Des fédérateurs et des mentors

Peretz et Mistral sont tous deux des fédérateurs, des mentors. Ils ne se contentent pas de créer, d’écrire en solitaire, ils rassemblent autour d’eux d’autres écrivains, ils créent des mouvements littéraires, puis, l’âge venant, ils deviennent des modèles, des référents pour les jeunes écrivains qui viennent les rencontrer et leur présenter leurs écrits, ils les encouragent, les aident à publier....

Très jeune encore, Mistral fonde le mouvement des « Félibres », qui va être moteur dans l’écriture et la publication de textes en occitan. Il va rassembles autour de lui tous les écrivains occitans, qui le reconnaissent comme leur maître. Revue « L’aïoli ».

Peretz, une fois installé définitivement à Varsovie, fonde une revue où sont publiés tous les écrivains yiddish (di yidishe bibliotek, puis di yontefbleter). Lorsqu’un jeune écrivain arrive de son shtetl à la grande ville (Varsovie), sa première visite est pour Peretz, il est sûr d’être bien accueilli, puis soutenu pour être publié. Cette rencontre figure ainsi dans les mémoires de Reyzen, Hirshbein, Opatoshu, Boreysho, Trunk, der Nister, Kaganovski, Yeoash, Sokolov....

L’amour pour les petites gens

Autre point commun : leur intérêt, leur amour pour le peuple, les petites gens, les humbles, les pauvres, les exploités, les opprimés, qui gardent leur foi, leurs coutumes et leur langue.

Cet intérêt pour « les petits, les obscurs, les sans-grade » s’exprime sur plusieurs plans :

la langue : le yiddish et l’occitan sont des langues populaires, elles sont parlées par les petites gens, avec des expressions savoureuses et des tournures inventives.

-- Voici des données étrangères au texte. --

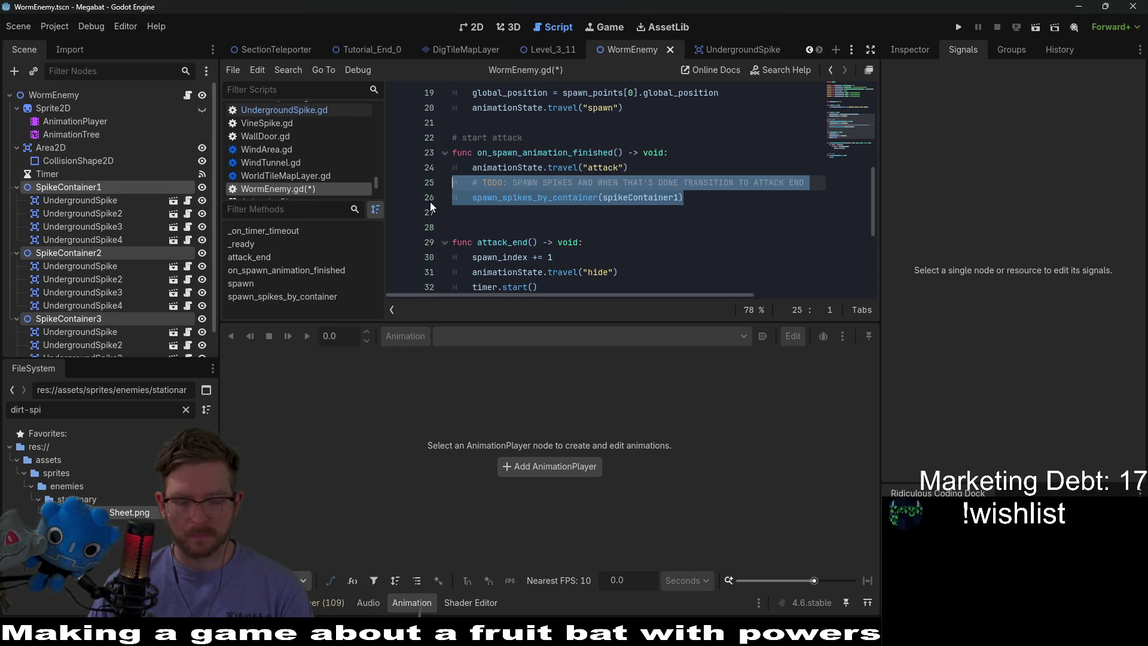
pyautogui.press('shift+Down')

Les bourgeois, les intellectuels essaient d’oublier cette langue, la méprisent. Mais pour Mistral ou Peretz, si on met en scène le peuple, il faut lui faire parler sa langue, sinon c’est le trahir.

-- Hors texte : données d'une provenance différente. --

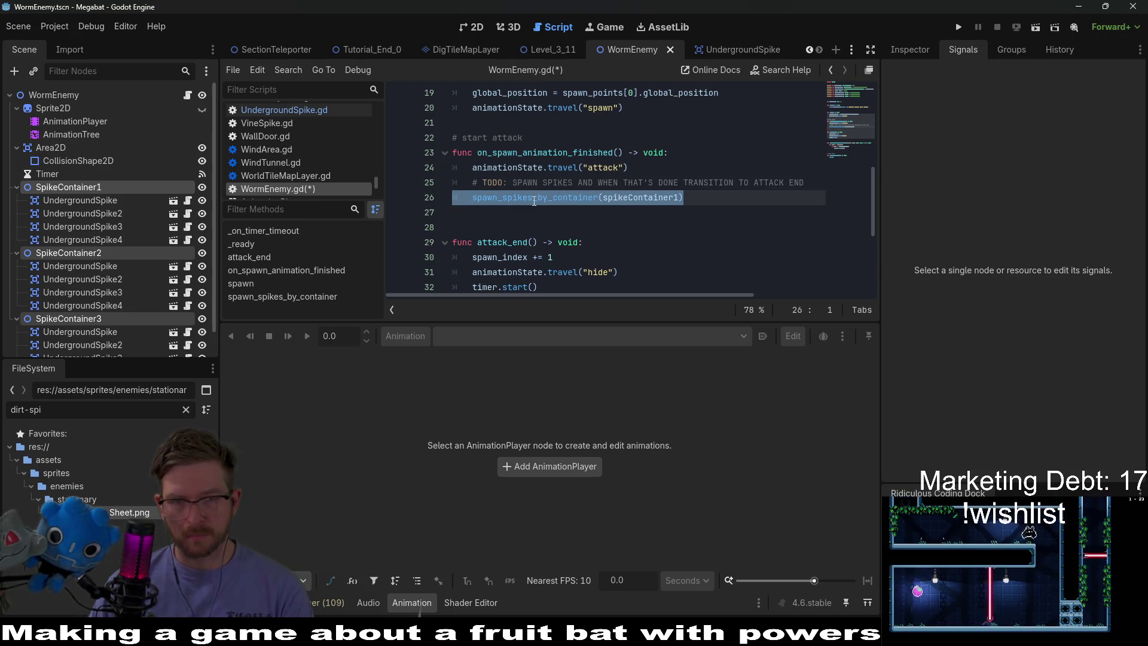
pyautogui.click(522, 209)
pyautogui.press('Return')
pyautogui.press('ctrl+v')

la religion : Peretz et Mistral sont tous deux élevés dans un monde religieux, le judaïsme pour Peretz, le catholicisme pour Mistral, un monde où où les célébrations rythment les jours. Tous deux s’éloignent ensuite de la foi et des pratiques, mais gardent une grande sympathie pour la foi simple et émouvante du peuple. Peretz décrit le monde hassidique, Mistral s’intéresse aux saints patrons occitans, en particulier les Saintes Maries de la mer. les coutumes, les chansons, les légendes.

De façon plus générale, l’ethnologie de proximité naît à la fin du 19e siècle. On s’intéresse au mode de vie du peuple sous toutes ses formes (coutumes, art, broderies, chansons, histoires, superstitions, sorcellerie...), peut-être parce qu’il est en train de disparaître avec la modernisation de la société européenne. On monte des équipes de recherche qui vont « collecter » objets et coutumes, en suivant l’exemple des frères Grimm, qui vont rassembler les légendes germaniques. Peretz participe également en 1890 à une enquête dans les villages juifs, à la base dans un but économique. Il va s’en inspirer pour écrire les « Tableaux d’un voyage en province » où il décrit la vie des shtetl avec le pressentiment de leur disparition prochaine (ce n’est pas la modernité qui les détruira, mais la Shoah). C’est Anski qui, en 1910, mènera des recherches à grande échelle et écrira « Le Dibbouk ». Mistral décrit les repas des paysans, les veillées, les chansons, les pratiques de sorcellerie....

Leur position en face des idéologies est très proche : c’est une position à la fois clairvoyante et prudente, qui sera souvent mal comprise. Ils ont une position dialectique, voient les avantages et les inconvénients des différentes théories et idéologies, essaient de trouver un « juste milieu », ce qui les isole, parce qu’il est plus facile d’adhérer à une idéologie univoque.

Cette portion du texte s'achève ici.